Content starts
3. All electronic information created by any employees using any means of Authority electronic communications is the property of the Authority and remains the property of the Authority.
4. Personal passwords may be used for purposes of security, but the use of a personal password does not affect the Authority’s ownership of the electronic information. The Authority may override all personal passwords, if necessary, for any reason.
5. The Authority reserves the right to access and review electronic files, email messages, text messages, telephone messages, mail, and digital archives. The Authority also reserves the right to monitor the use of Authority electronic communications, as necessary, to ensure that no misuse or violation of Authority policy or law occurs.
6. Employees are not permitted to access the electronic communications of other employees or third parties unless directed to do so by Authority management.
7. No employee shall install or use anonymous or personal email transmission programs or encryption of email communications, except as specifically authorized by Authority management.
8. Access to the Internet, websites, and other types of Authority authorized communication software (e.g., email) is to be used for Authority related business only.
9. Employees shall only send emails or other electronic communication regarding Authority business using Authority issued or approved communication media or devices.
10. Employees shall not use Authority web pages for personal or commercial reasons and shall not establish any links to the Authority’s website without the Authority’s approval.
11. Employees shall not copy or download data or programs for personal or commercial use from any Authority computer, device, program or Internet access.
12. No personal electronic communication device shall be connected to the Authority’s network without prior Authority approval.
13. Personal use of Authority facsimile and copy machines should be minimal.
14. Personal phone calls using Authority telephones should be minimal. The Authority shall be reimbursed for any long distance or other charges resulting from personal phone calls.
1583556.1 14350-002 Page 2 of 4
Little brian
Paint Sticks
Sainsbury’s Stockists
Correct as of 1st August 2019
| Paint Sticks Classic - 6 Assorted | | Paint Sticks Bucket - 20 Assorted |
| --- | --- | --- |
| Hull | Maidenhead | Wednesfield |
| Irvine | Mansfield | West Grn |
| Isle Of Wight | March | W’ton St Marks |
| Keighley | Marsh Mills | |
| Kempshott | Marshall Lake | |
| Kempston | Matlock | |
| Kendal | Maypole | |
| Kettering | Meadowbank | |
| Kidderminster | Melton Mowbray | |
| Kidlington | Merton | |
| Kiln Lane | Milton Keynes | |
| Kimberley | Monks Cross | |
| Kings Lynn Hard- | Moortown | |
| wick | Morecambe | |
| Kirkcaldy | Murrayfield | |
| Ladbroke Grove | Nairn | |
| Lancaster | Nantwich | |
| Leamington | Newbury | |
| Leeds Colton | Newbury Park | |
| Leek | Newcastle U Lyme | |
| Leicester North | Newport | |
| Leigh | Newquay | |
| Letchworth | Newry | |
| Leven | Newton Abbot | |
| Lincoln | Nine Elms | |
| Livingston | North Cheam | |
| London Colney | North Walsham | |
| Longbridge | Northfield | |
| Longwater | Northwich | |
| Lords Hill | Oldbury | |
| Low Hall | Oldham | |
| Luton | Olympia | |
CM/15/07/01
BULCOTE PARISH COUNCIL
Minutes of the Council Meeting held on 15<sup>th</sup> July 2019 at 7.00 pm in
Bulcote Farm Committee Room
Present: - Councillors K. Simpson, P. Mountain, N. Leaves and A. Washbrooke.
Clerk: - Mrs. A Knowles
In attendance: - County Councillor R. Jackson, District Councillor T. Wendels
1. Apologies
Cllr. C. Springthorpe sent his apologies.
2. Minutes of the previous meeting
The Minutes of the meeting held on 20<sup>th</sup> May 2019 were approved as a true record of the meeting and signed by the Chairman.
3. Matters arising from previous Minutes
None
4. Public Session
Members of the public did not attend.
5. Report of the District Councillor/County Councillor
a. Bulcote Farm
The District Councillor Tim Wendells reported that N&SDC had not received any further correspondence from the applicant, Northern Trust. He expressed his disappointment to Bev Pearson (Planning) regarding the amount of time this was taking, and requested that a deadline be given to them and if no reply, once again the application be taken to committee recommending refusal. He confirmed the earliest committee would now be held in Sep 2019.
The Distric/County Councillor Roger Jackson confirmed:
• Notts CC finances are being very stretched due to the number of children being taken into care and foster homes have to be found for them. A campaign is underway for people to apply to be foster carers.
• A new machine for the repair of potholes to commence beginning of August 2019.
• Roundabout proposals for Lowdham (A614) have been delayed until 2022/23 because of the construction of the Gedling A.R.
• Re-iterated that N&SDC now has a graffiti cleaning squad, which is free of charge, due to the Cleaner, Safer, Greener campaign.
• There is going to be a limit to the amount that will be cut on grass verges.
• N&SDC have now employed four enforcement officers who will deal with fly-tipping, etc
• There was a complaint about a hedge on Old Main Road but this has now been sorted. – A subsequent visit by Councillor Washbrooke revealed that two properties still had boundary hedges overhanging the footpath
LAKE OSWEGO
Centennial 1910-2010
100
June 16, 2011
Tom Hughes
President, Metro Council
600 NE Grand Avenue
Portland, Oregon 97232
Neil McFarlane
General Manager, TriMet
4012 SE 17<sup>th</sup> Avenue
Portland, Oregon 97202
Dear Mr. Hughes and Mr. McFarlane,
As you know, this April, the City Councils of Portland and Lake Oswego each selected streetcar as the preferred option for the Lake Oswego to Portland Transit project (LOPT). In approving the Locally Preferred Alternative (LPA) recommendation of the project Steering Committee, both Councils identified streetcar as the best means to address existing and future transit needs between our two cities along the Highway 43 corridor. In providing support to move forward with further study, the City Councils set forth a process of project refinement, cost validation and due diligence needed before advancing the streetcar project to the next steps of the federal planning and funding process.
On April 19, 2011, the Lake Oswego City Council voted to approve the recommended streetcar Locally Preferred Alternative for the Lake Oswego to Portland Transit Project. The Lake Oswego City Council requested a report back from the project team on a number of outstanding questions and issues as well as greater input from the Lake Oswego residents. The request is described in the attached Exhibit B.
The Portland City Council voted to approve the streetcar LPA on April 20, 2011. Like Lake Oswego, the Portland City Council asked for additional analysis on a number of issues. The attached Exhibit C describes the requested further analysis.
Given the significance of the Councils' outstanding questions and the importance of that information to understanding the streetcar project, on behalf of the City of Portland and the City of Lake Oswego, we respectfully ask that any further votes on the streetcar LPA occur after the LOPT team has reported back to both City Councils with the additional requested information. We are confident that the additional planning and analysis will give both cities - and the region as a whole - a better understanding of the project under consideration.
Content ends
**GOAL OF THE EXERCISE:** Please report only the count of lines in the entries above where the word "County" appears.

**ANSWER SECTION:** 3